The question felt loaded somehow, as if he was asking about more than just her enrollment status. Silver forced herself to meet his gaze directly, refusing to let her voice waver.
"Just got in."
He nodded once, a economical movement that somehow conveyed both acknowledgment and assessment. His eyes were the kind of green that changed with the light—more hazel now in the courtyard's golden glow, but she suspected they'd look sharper under fluorescents, colder under overcast skies.
"Welcome to Yale."
The words were simple enough, but they followed her like an echo as she pushed past him toward the safety of her dormitory entrance. Her cheeks burned with embarrassment and something else she didn't want to examine too closely. The heavy oak door swung shut behind her with a satisfying thud that muffled the sounds of campus life and left her alone in a stone corridor that smelled of furniture polish and centuries of academic ambition.
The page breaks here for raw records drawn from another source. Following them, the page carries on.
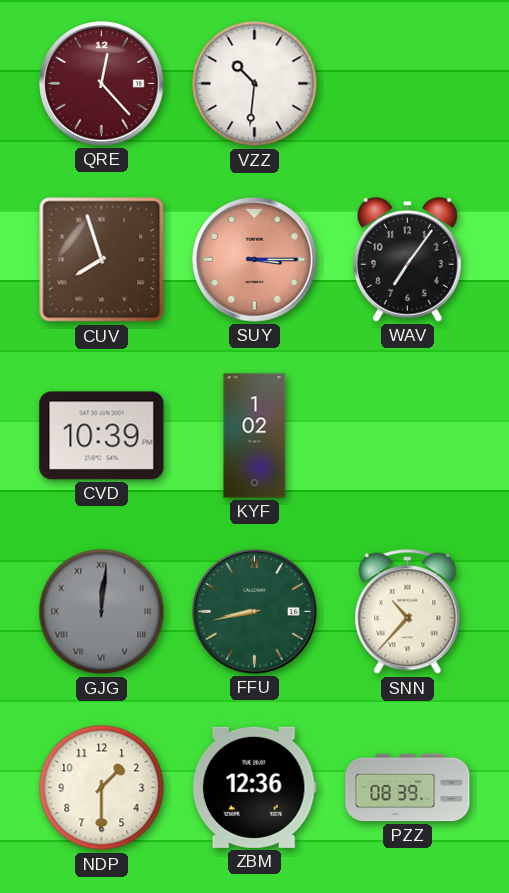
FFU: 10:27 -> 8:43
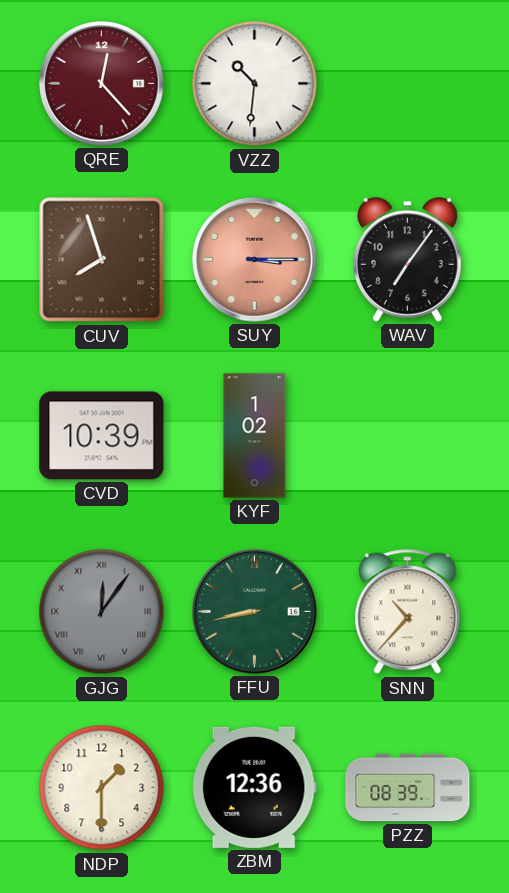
GJG: 12:01 -> 12:06
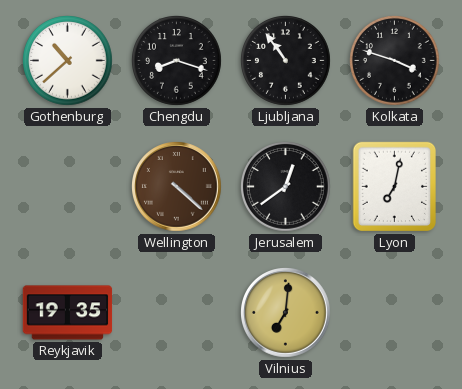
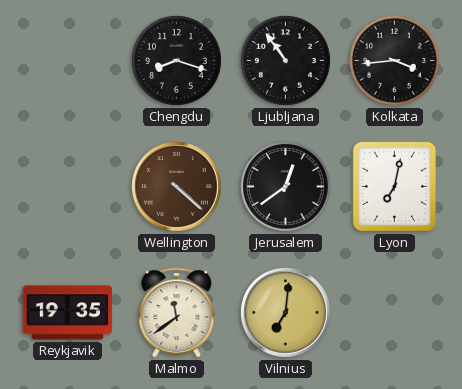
Gothenburg: 10:38 -> none
Kolkata: 3:48 -> 3:44
Malmo: none -> 11:39
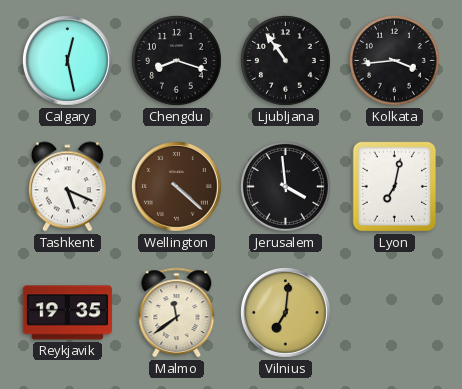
Calgary: none -> 12:28
Tashkent: none -> 5:19
Jerusalem: 12:39 -> 3:59
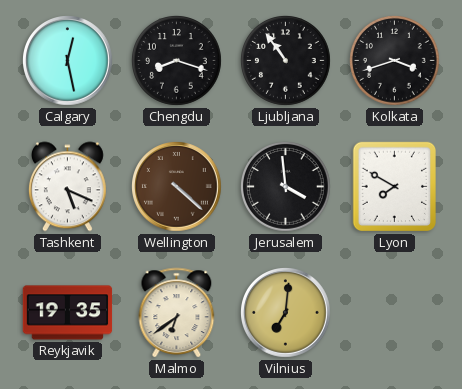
Kolkata: 3:44 -> 3:42
Lyon: 7:02 -> 7:50
Malmo: 11:39 -> 6:39
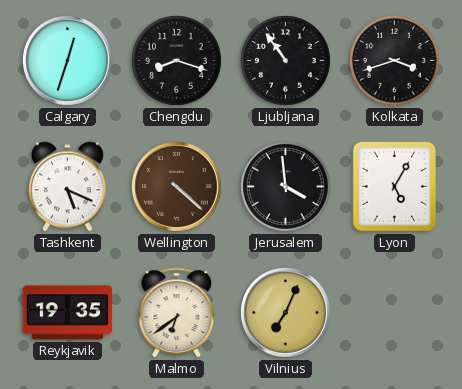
Calgary: 12:28 -> 12:33
Lyon: 7:50 -> 5:05
Vilnius: 7:01 -> 7:04
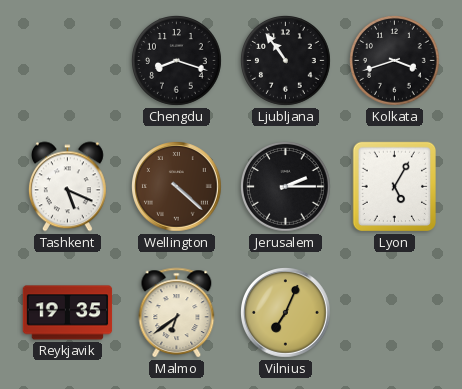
Calgary: 12:33 -> none
Jerusalem: 3:59 -> 2:15
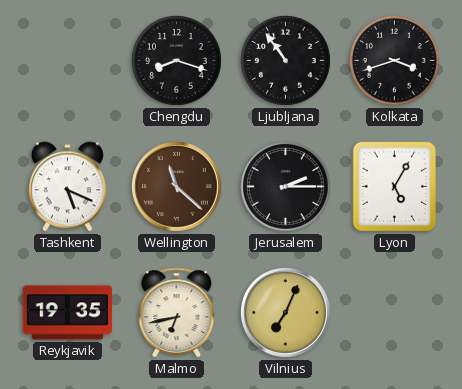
Wellington: 4:22 -> 11:22
Malmo: 6:39 -> 6:43
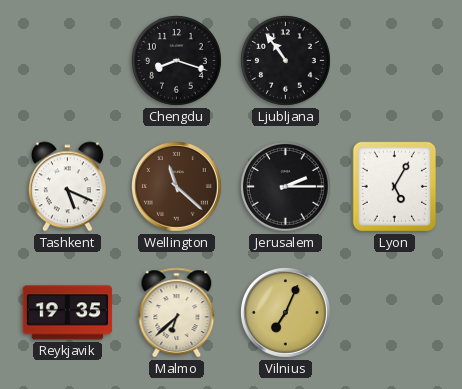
Kolkata: 3:42 -> none
Malmo: 6:43 -> 6:38
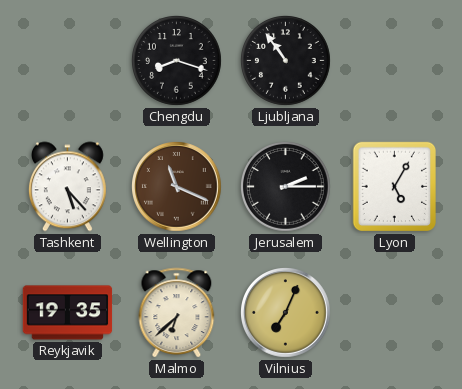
Tashkent: 5:19 -> 5:23
Wellington: 11:22 -> 11:19
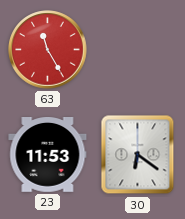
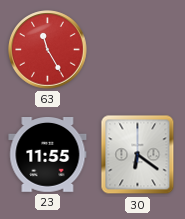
23: 11:53 -> 11:55
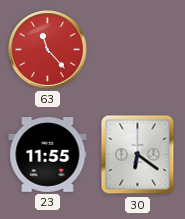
63: 11:25 -> 11:23
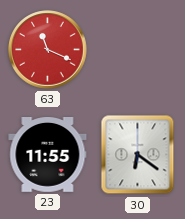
63: 11:23 -> 11:19
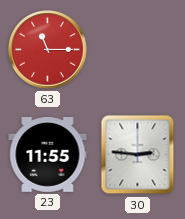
63: 11:19 -> 11:15
30: 6:21 -> 2:46
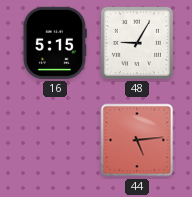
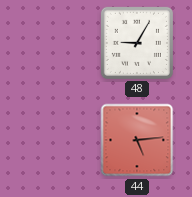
16: 5:15 -> none
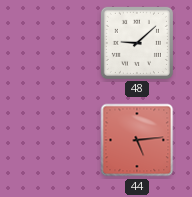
48: 9:05 -> 9:08
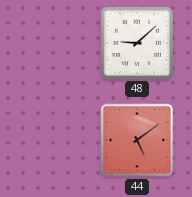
44: 5:14 -> 5:09
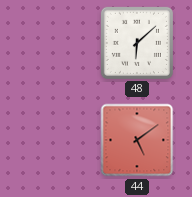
48: 9:08 -> 6:08
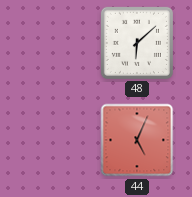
44: 5:09 -> 5:04
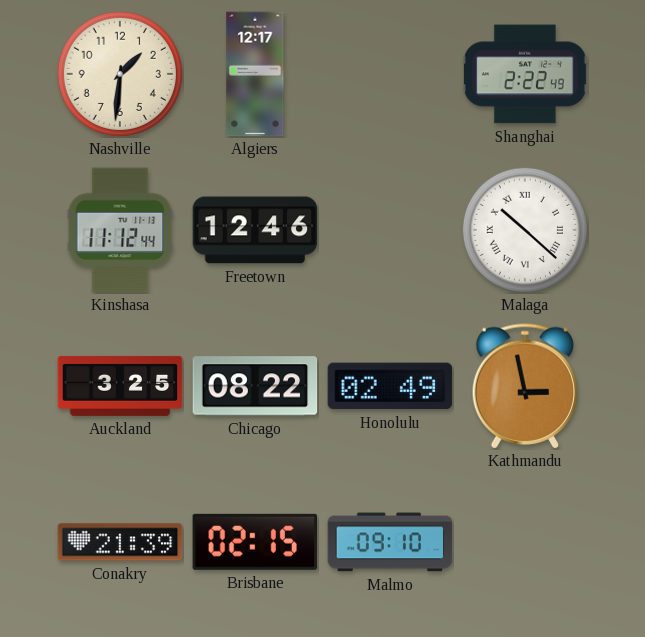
She sagged against the door for a moment, letting her carefully maintained composure crack just enough to release the breath she'd been holding. Her knee throbbed in earnest now, reminding her that near-falls carried consequences even when strong hands prevented actual impact.
But it wasn't the pain that made her pulse continue its erratic rhythm as she climbed the stairs toward her room. It was the memory of hazel-green eyes that had seen through her defenses in the span of a single glance, and the unsettling certainty that this encounter was just the beginning of something she wasn't prepared for.
Outside, the Gothic towers continued their silent vigil over Yale's courtyards, indifferent to the small dramas unfolding in their shadows. But for Silver Preston, the ancient stones had witnessed her first step—however unsteady—into a world where falling down might not mean the end of everything after all.